▶ Exercise objective: Scan the records for "många" and copy each line that contains it.

▶ Data for this task:

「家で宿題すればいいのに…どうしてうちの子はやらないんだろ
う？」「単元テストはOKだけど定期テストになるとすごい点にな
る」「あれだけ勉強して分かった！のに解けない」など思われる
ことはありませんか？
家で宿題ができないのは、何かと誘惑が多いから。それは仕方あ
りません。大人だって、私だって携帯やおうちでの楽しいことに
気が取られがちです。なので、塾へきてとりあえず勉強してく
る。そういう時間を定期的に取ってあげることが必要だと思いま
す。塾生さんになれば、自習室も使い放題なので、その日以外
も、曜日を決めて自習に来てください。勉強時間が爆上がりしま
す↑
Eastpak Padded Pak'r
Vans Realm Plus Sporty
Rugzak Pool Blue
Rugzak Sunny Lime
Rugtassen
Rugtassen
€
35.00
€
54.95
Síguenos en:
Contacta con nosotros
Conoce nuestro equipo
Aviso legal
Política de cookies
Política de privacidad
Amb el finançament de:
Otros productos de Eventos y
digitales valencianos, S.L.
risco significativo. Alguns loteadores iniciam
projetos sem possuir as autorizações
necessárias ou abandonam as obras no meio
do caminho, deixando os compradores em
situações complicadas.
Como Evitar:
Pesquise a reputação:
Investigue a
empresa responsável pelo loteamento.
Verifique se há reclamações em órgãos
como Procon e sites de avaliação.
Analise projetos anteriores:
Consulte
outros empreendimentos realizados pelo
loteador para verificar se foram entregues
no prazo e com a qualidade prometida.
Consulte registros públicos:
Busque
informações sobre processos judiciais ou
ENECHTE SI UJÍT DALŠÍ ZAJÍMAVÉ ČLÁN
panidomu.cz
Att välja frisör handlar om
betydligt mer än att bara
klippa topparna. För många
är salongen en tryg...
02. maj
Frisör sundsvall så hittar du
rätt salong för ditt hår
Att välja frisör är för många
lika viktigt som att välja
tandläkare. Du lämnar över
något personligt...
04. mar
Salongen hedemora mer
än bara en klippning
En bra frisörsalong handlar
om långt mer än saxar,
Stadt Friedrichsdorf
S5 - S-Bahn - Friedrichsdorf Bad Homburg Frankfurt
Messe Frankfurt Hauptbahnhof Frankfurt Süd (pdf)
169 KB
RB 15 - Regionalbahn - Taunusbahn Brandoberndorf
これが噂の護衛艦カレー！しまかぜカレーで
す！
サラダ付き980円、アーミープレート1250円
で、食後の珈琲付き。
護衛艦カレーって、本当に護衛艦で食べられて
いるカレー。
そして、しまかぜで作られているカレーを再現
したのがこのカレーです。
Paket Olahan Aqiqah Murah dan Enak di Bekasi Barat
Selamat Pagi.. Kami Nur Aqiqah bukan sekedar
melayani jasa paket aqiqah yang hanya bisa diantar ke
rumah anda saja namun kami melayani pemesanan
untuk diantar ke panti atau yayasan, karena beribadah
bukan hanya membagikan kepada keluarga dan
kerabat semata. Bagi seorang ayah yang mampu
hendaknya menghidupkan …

▶ Response to the exercise:
klippa topparna. För många
Att välja frisör är för många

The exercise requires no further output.